President Trump’s bid to acquire Greenland has created a rare internal strain on NATO by raising the prospect that one member might threaten the territory of another. NATO — founded in 1949 and now comprising 32 members — rests on mutual trust and the collective-defense promise of Article 5, which has been invoked only once (after 9/11). European leaders warn that U.S. efforts to seize or coerce Greenland could trigger an unprecedented crisis the treaty is ill-equipped to address. Any such move would likely provoke political and economic responses from allies and could significantly weaken the alliance.
NATO on Edge: How Trump’s Greenland Ambitions Could Fracture the Alliance

President Donald Trump’s public push to secure Greenland — including talk of acquiring the autonomous Danish territory — has exposed a rare, potentially existential strain within NATO. What began as a controversial foreign-policy proposal has raised a critical question: what happens if a leading NATO member threatens the territorial integrity of another?
Why this matters
For more than seven decades NATO has bound the United States and its European partners through a shared promise of collective defense and political solidarity. That compact depends heavily on mutual trust: members must believe that each will honor treaty obligations. Suggestions that the United States might pursue Greenland, or that U.S. leaders might reconsider their commitment to allies, have already frayed that trust and prompted warnings from European capitals.
What Is NATO?
NATO (the North Atlantic Treaty Organization) is a collective-security alliance formed in 1949 to deter large-scale aggression in Europe after World War II. Today it includes 32 member states — the United States and 31 European countries — with Sweden the most recent entrant (March 2024).

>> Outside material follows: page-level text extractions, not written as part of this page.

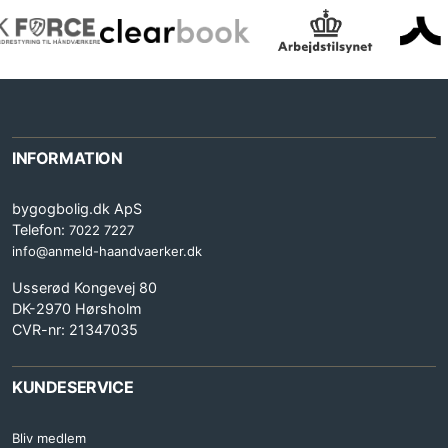
INFORMATION
bygogbolig.dk ApS
Telefon:
7022 7227
info@anmeld-haandvaerker.dk
Usserød Kongevej 80
DK-2970 Hørsholm
CVR-nr: 21347035
KUNDESERVICE
Bliv medlem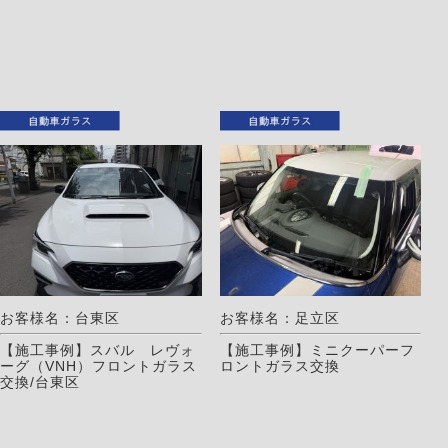
お客様名：台東区
お客様名：足立区
【施工事例】スバル レヴォ
【施工事例】ミニクーパーフ
ーグ（VNH）フロントガラス
ロントガラス交換
交換/台東区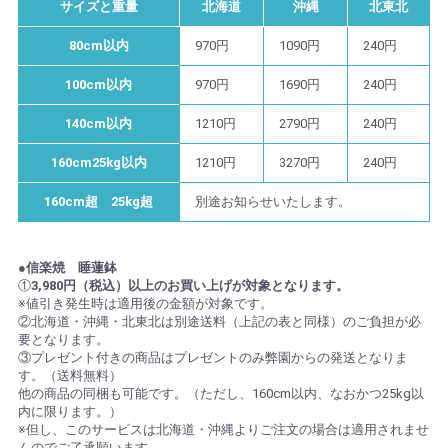
サイズと重量
北海道
沖縄
北東北
80cm以内
970円
1090円
240円
100cm以内
970円
1690円
240円
140cm以内
1210円
2790円
240円
160cm25kg以内
1210円
3270円
240円
160cm超 25kg超
別途お知らせいたします。
●信楽焼 睡蓮鉢
①
3,980円（税込）以上のお買い上げが対象となります。
※値引き発生時は適用後の金額が対象です。
②北海道・沖縄・北東北は別途送料（上記の表と同様）のご負担が必
要となります。
③プレゼント付きの商品はプレゼントのみ弊園からの発送となりま
す。（送料無料）
他の商品の同梱も可能です。（ただし、160cm以内、なおかつ25kg以
内に限ります。）
※但し、このサービスは北海道・沖縄よりご注文の場合は適用されませ
んのでご了承願います。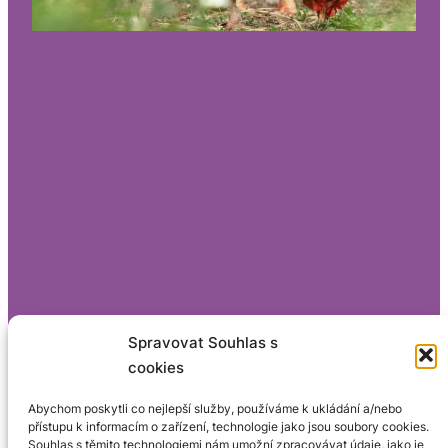
Spravovat Souhlas s
cookies
Abychom poskytli co nejlepší služby, používáme k ukládání a/nebo
přístupu k informacím o zařízení, technologie jako jsou soubory cookies.
Souhlas s těmito technologiemi nám umožní zpracovávat údaje, jako je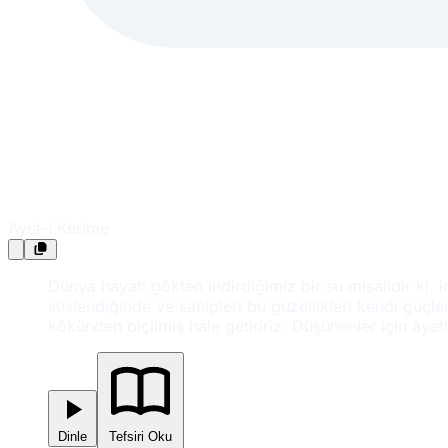
Ayet-i Kerime
Dünya hayatı gökten indirdiğimiz bir su misalidir ki, 
süslendiğinde ve sahipleri bu güzellikleri kendi güç
kökünden biçilmiş hale getiririz. Düşünenler için âyetl
Dinle
Tefsiri Oku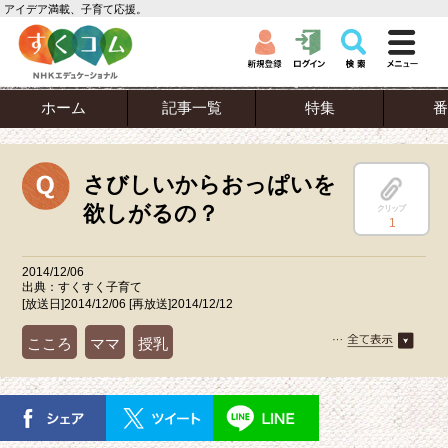
アイデア満載、子育て応援。
ホーム
記事一覧
特集
番
さびしいからおっぱいを
欲しがるの？
クリップ
1
2014/12/06
出典：すくすく子育て
[放送日]2014/12/06 [再放送]2014/12/12
こころ
ママ
授乳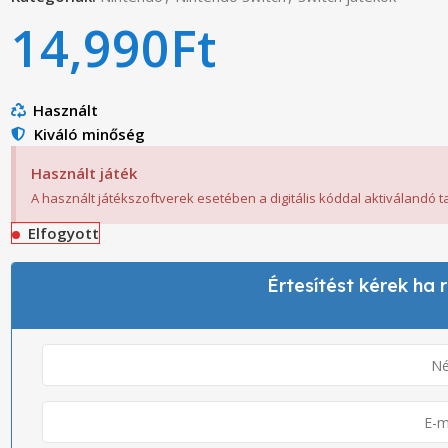
14,990
Ft
Használt
Kiváló minőség
Használt játék
A használt játékszoftverek esetében a digitális kóddal aktiválandó 
Elfogyott
Értesítést kérek ha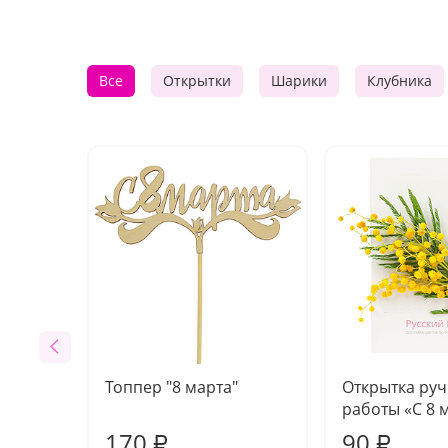
Все
Открытки
Шарики
Клубника
Топпер "8 марта"
Открытка ру
работы «С 8 
170
90
₽
₽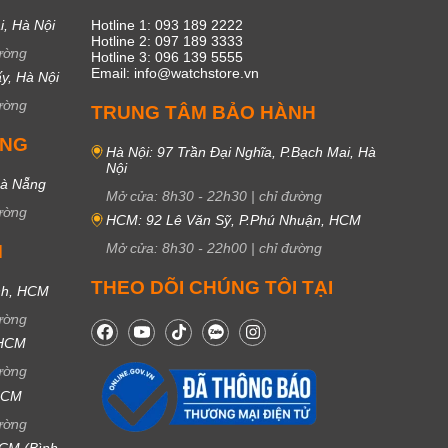
i, Hà Nội
Hotline 1: 093 189 2222
Hotline 2: 097 189 3333
ường
Hotline 3: 096 139 5555
Email: info@watchstore.vn
y, Hà Nội
ường
TRUNG TÂM BẢO HÀNH
UNG
Hà Nội: 97 Trần Đại Nghĩa, P.Bạch Mai, Hà
Nội
Đà Nẵng
Mở cửa:
8h30
-
22h30
|
chỉ đường
ường
HCM: 92 Lê Văn Sỹ, P.Phú Nhuận, HCM
Mở cửa:
8h30
-
22h00
|
chỉ đường
M
THEO DÕI CHÚNG TÔI TẠI
nh, HCM
ường
 HCM
ường
 HCM
ường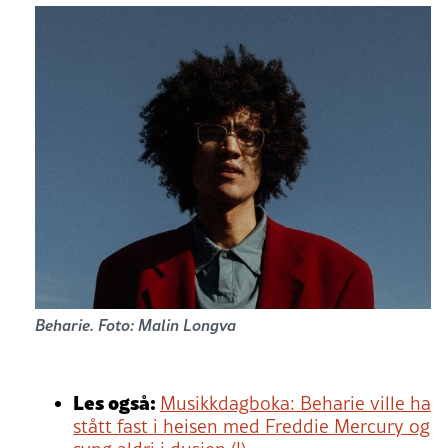
Beharie. Foto: Malin Longva
Les også:
Musikkdagboka: Beharie ville ha
stått fast i heisen med Freddie Mercury og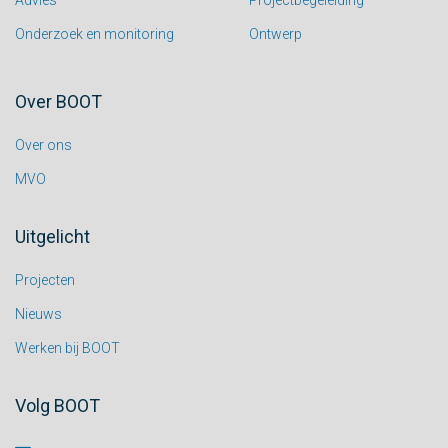
Advies
Projectbegeleiding
Onderzoek en monitoring
Ontwerp
Over BOOT
Over ons
MVO
Uitgelicht
Projecten
Nieuws
Werken bij BOOT
Volg BOOT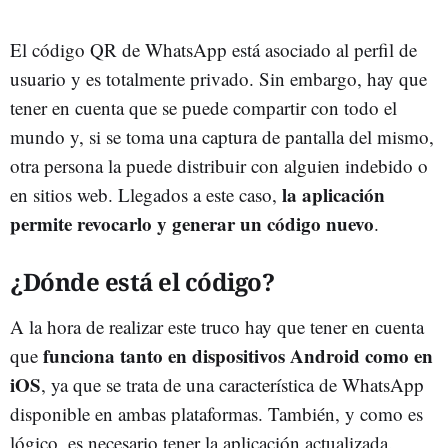
El código QR de WhatsApp está asociado al perfil de
usuario y es totalmente privado. Sin embargo, hay que
tener en cuenta que se puede compartir con todo el
mundo y, si se toma una captura de pantalla del mismo,
otra persona la puede distribuir con alguien indebido o
la aplicación
en sitios web. Llegados a este caso,
permite revocarlo y generar un código nuevo
.
¿Dónde está el código?
A la hora de realizar este truco hay que tener en cuenta
funciona tanto en dispositivos Android como en
que
iOS
, ya que se trata de una característica de WhatsApp
disponible en ambas plataformas. También, y como es
lógico, es necesario tener la aplicación actualizada.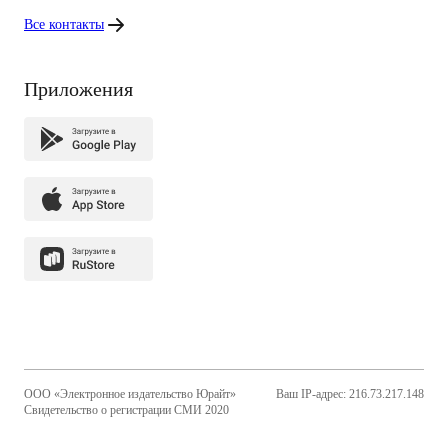
Все контакты
Приложения
ООО «Электронное издательство Юрайт»
Ваш IP-адрес: 216.73.217.148
Свидетельство о регистрации СМИ 2020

Canada and the U.S. are the only NATO members outside Europe.
Article 5: The Core Promise
Article 5 of the North Atlantic Treaty is the alliance’s central security guarantee: an armed attack against one member is treated as an attack against all. That pledge has been the primary deterrent against external aggression and has been invoked only once, in response to the Sept. 11, 2001 attacks on the United States.
Why Greenland Could Become a Unique Crisis
Greenland is an autonomous territory within the Kingdom of Denmark. If a NATO member — most notably the United States — attempted to seize or coerce control of Greenland, NATO would face an unprecedented internal crisis: the treaty foresees mutual defense against outside aggressors, not one member attacking another. The legal and political mechanisms to respond to intra-alliance aggression are limited.
Possible Responses and Limits
NATO as an organization lacks a clear enforcement mechanism for the scenario of one member attacking another. Individual members could impose sanctions, suspend cooperation, or pursue diplomatic and economic measures through other institutions such as the European Union or the United Nations. In practice, any response would be deeply political and could range from condemnation and sanctions to a partial unraveling of military cooperation — depending on how nations chose to react.
Consequences for the Alliance
An armed attack by the U.S. on a fellow NATO territory would precipitate an existential test for the alliance. There is no formal expulsion process in the North Atlantic Treaty; members can only withdraw voluntarily. If the U.S. left or were widely sanctioned by partners, NATO could continue but would be substantially weakened without American military and political leadership.
Political Fallout and Leadership Warnings
“It's really the future of NATO that is at stake,” said Anders Fogh Rasmussen, former NATO secretary-general and former Danish prime minister.
Other European leaders have publicly warned that trust is eroding and that the alliance faces a rupture if intra-alliance coercion were pursued. Danish leaders have emphasized that an attack on a fellow NATO territory would shatter the alliance’s cooperative framework.
Bottom Line
The Greenland episode highlights how domestic policy choices and presidential rhetoric can reverberate across decades-old security structures. NATO’s strength depends on predictable, collective behavior among members; when the most powerful member implies it might flout that norm, the alliance must reckon with hard strategic and political choices.